Ford was unique in that it had two very different big-block engine designs during the height of the muscle car era. The original FE engine design was pioneered in the late 1950s, primarily as a more powerful replacement for the dated Y-block design. What began as torquey engines meant to move heavyweight sedans morphed into screaming high-performance mills that won Le Mans and drag racing championships throughout the 1960s.
By the late 1960s, the FE design was dated, so Ford replaced it with the 385 series, also known as the Lima design, in displacements of 429 and 460 ci, which was similar to the canted-valve Cleveland design being pioneered at the same time. It didn't share the FE pedigree of racing success, mostly due to timing, but the new design was better in almost every way; it exists via Ford Motorsports' offerings to this day. Beginning in 1971, the 429 found its way between the fenders of Mustangs and Torinos in high-compression 4-barrel versions called the Cobra Jet and Super Cobra Jet, and they were some of the most powerful passenger car engines Ford had ever built. If the muscle car era had not died out shortly after the release of these powerful engines, without a doubt the 429 performance variants would be ranked with the legendary big-blocks of all time.

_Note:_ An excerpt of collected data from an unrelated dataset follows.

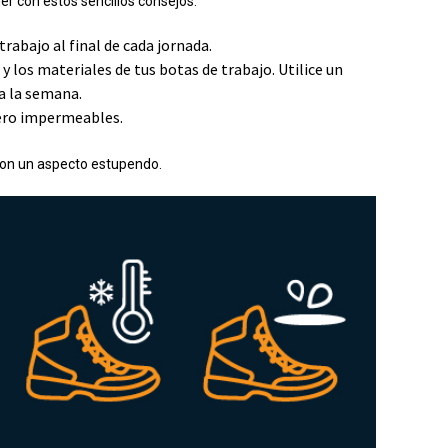
r con estos sencillos consejos:
 trabajo al final de cada jornada.
y los materiales de tus botas de trabajo. Utilice un
 a la semana.
uero impermeables.
con un aspecto estupendo.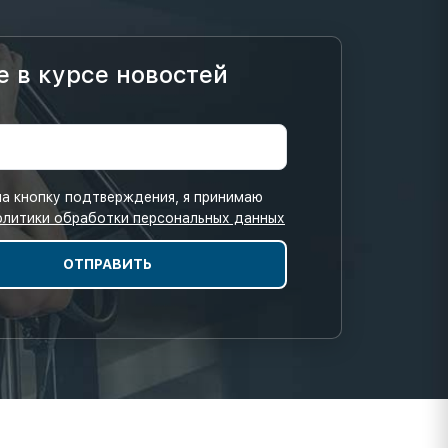
е в курсе новостей
а кнопку подтверждения, я принимаю
олитики обработки персональных данных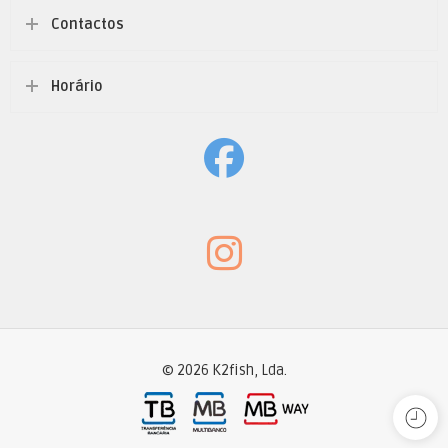
Contactos
Horário
© 2026 K2fish, Lda.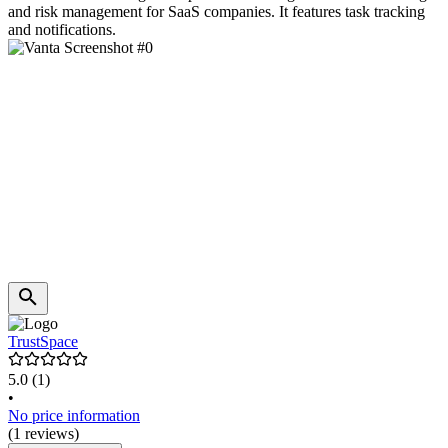
and risk management for SaaS companies. It features task tracking
and notifications.
TrustSpace
5.0
(1)
•
No price information
(1 reviews)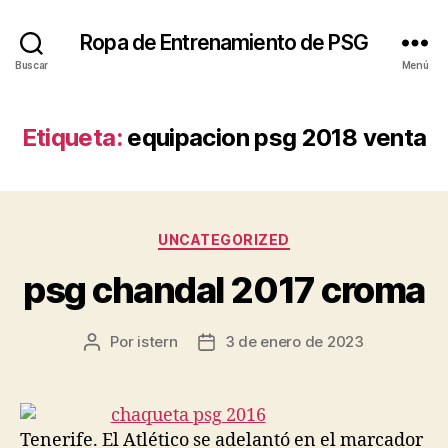
Ropa de Entrenamiento de PSG
Buscar
Menú
Etiqueta:
equipacion psg 2018 venta
Categorías
UNCATEGORIZED
psg chandal 2017 croma
Por
istern
3 de enero de 2023
Autor
Fecha
de
de
la
la
entrada
entrada
Tenerife. El Atlético se adelantó en el marcador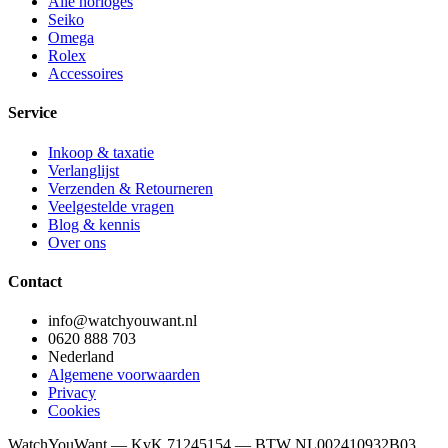
Alle horloges
Seiko
Omega
Rolex
Accessoires
Service
Inkoop & taxatie
Verlanglijst
Verzenden & Retourneren
Veelgestelde vragen
Blog & kennis
Over ons
Contact
info@watchyouwant.nl
0620 888 703
Nederland
Algemene voorwaarden
Privacy
Cookies
WatchYouWant — KvK 71245154 — BTW NL002410932B03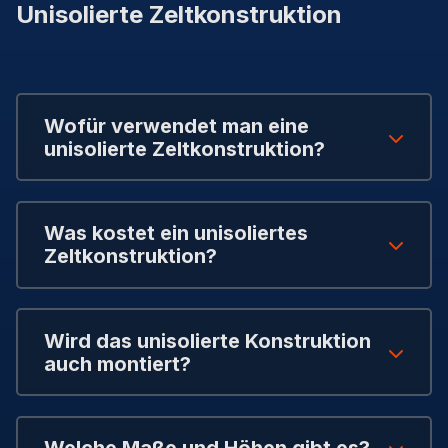
Unisolierte Zeltkonstruktion
Wofür verwendet man eine
unisolierte Zeltkonstruktion?
Was kostet ein unisoliertes
Zeltkonstruktion?
Wird das unisolierte Konstruktion
auch montiert?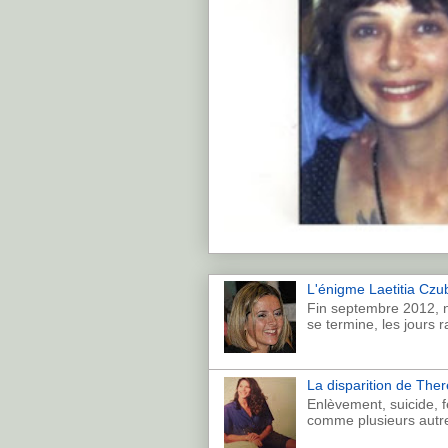
L'énigme Laetitia Czub
Fin septembre 2012, n
se termine, les jours r
La disparition de Th
Enlèvement, suicide, 
comme plusieurs autre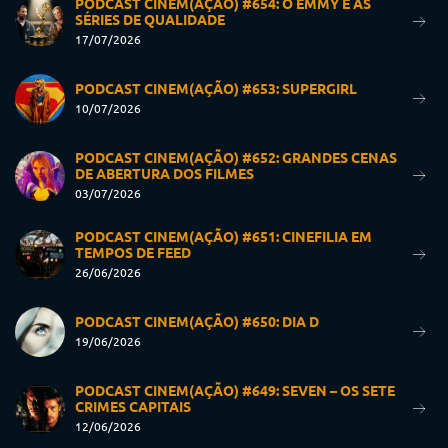
PODCAST CINEM(AÇÃO) #654: O EMMY E AS
SÉRIES DE QUALIDADE
17/07/2026
PODCAST CINEM(AÇÃO) #653: SUPERGIRL
10/07/2026
PODCAST CINEM(AÇÃO) #652: GRANDES CENAS
DE ABERTURA DOS FILMES
03/07/2026
PODCAST CINEM(AÇÃO) #651: CINEFILIA EM
TEMPOS DE FEED
26/06/2026
PODCAST CINEM(AÇÃO) #650: DIA D
19/06/2026
PODCAST CINEM(AÇÃO) #649: SEVEN – OS SETE
CRIMES CAPITAIS
12/06/2026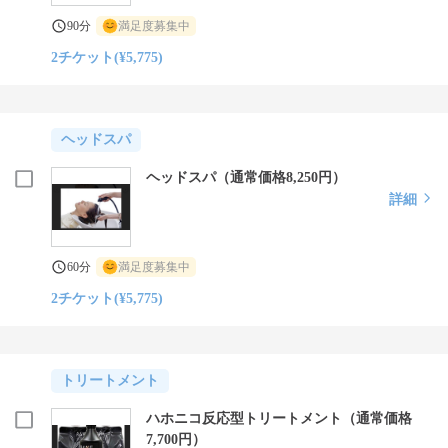
90分
満足度募集中
2チケット(¥5,775)
ヘッドスパ
ヘッドスパ（通常価格8,250円）
詳細
60分
満足度募集中
2チケット(¥5,775)
トリートメント
ハホニコ反応型トリートメント（通常価格
7,700円）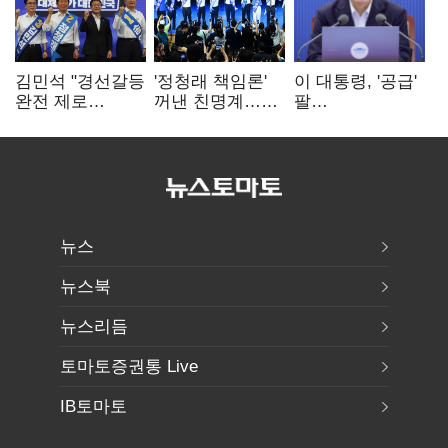
김민석 "경선갈등
'정청래 책임론'
이 대통령, '공급'
완전 제로
꺼낸 친명계…
팔
노력"…정청래
친청계는
걷어붙였는데…
"반명 공세
추가투표 때리기
여 내부선
사과부터"
'부동산
망언'(종합)
뉴스
뉴스북
뉴스리듬
토마토증권통 Live
IB토마토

In this revised edition of How to Rebuild Big-Block Ford Engines, now titled Ford 429/460 Engines: How to Rebuild, Ford expert Charles Morris covers all the procedures, processes, and techniques for rebuilding your 385 Series big-block. Step-by-step text provides details for determining whether your engine actually needs a rebuild, preparation and removal, disassembly, inspection, cleaning, machining and parts selection, reassembly, start-up, and tuning. Also included is a chapter in building the special Boss 429 engines, as well as a bonus chapter on the Ford 351 Cleveland, Ford's little brother to the big-block.